• _TASK DIRECTIONS_:
Retype, character for character, the lines in the records below that begin at the line containing "VERANSTALTER" and end after the line containing "05251 88-2000".

• _MATERIAL PROVIDED_:
☆ ☆ ☆ ☆

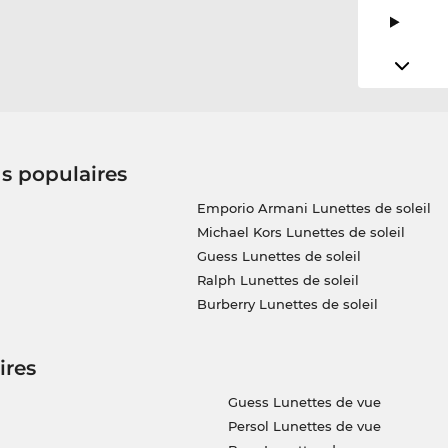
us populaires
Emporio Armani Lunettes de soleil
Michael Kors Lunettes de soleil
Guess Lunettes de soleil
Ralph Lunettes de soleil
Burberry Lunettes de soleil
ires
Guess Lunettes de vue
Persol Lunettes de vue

☆ ☆ ☆ ☆

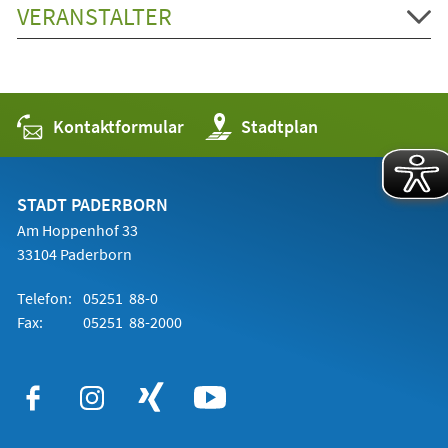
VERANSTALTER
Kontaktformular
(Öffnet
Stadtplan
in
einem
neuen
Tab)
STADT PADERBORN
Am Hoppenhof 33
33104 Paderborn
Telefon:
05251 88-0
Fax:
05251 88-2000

☆ ☆ ☆ ☆

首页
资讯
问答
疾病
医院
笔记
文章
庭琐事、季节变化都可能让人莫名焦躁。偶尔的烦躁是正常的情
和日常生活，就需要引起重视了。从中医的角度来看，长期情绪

☆ ☆ ☆ ☆

• _ANSWER TO THIS EXERCISE_:
VERANSTALTER
Kontaktformular
(Öffnet
Stadtplan
in
einem
neuen
Tab)
STADT PADERBORN
Am Hoppenhof 33
33104 Paderborn
Telefon:
05251 88-0
Fax:
05251 88-2000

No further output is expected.